Among the pioneers, the most effective advocate of evidence-based medicine is the charismatic David Sackett. At McMaster University in Canada, Oxford University in Britain, and in hundreds of talks, he links scientific evidence to the bedside. Sackett has a talent for inspiring colleagues to ignore established dogma, drawing in talents foreign to medicine, and building institutions. Sackett was inspired by Alvan Feinstein who had challenged medicine with a broad intellectual, research-based agenda to turn the clock back to a time of diagnostic taxonomies of clinical symptoms, relying on better medical technologies and quantitative principles. Another dominant figure was Archie Cochrane who made the case for randomised clinical trials as a way to eradicate bias in research studies. His name is connected with the preeminent institute of evidence-based medicine, the Cochrane Collaboration, which consists of research groups all over the world voluntarily summarising and updating medical know-how.

Evidence-based medicine promised a scientific revolution but did it actually deliver? There is no doubt that evidence-based medicine has changed the health care field over the past decades. Medical students are now taught evidence-based curricula; professional organisations create and disseminate evidence-based guidelines; the randomised clinical trial is the ultimate authority of medical knowledge; and journals regularly publish meta-analyses about clinical topics. We know more about which interventions are likely to work thanks to the critical scrutiny of evidence-based medicine advocates. But, what is evidence-based medicine's effect at the bedside? The ultimate aim of evidence-based medicine is to render clinicians, in Cochrane's words, more efficient and effective. Here, as Daly explains in the last chapters, the record is disappointing: there seems greater sensitivity and awareness of epidemiological methodologies in medicine but most of the thousands of meta-analyses and clinical practice guidelines produced by evidence-based medicine advocates have a marginal effect on clinical decision-making. Clinicians simply ignore the carefully evaluated and ranked research literature: there is a fifty-percent chance that your physician will provide care that conforms to the current best evidence available. Where it really matters, evidence-based medicine has thus largely failed.

Daly seems overwhelmed by the nebulous field of evidence-based medicine and the strong opinions of her research subjects: her book lacks a thematic argument or central logic to tie the data together. She threads timidly where a strong analytical vision seems more appropriate. She foregoes opportunities to explore interesting themes such as the tension between art and science in medicine, the conflict between medicine and public and community health, the problem of uncertainty in practicing medicine, the rise of quantification in seemingly non-quantitative areas, and the dissemination of ideas.
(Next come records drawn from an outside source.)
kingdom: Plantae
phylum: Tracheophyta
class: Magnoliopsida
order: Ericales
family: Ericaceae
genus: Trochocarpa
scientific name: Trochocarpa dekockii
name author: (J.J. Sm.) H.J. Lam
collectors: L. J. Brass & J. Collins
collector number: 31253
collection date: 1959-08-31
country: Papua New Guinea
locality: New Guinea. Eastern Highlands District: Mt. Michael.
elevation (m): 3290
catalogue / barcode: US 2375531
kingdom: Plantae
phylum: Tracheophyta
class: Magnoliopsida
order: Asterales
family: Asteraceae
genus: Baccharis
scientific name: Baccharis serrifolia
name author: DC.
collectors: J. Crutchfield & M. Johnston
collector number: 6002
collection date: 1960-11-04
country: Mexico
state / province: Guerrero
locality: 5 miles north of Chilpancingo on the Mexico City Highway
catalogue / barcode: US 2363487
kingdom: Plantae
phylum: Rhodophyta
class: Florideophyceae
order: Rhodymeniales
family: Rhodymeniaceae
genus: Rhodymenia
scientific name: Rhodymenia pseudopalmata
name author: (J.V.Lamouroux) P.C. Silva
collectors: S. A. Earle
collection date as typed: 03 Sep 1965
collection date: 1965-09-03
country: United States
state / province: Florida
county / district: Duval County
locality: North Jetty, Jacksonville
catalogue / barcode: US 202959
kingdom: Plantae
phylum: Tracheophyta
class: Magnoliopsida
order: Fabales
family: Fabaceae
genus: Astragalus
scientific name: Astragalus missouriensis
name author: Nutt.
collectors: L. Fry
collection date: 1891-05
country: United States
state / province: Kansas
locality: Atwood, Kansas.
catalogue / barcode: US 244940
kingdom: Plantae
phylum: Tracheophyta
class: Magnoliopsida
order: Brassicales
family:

The book reads as a collection of biographical ‘who is who' vignettes, connected by chance meetings at conferences or student-teacher encounters. Everyone receives fifteen minutes (or 2-5 pages) of fame but few contributions are emphasised or contextualised. The study is multinational, but little comparatively is done with the materials. Daly also ignores the clinical side of medicine. Evidence-based medicine is foremost about rendering better clinical care, but Daly does not inform readers what has actually been happening at the bedside. Instead she reviews some studies dealing with clinical problems and points repeatedly to a lack of community and public health focus. Critics of evidence-based medicine thus have their suspicion confirmed that evidence-based medicine is insufficiently clinical. The lack of persuasive thematic direction in Daly's book is a pity because evidence-based medicine merits a strong historical analysis not distracted by colorful personalities but concerned with how this well-intentioned movement, aimed, and, perhaps, failed, to address real problems in health care.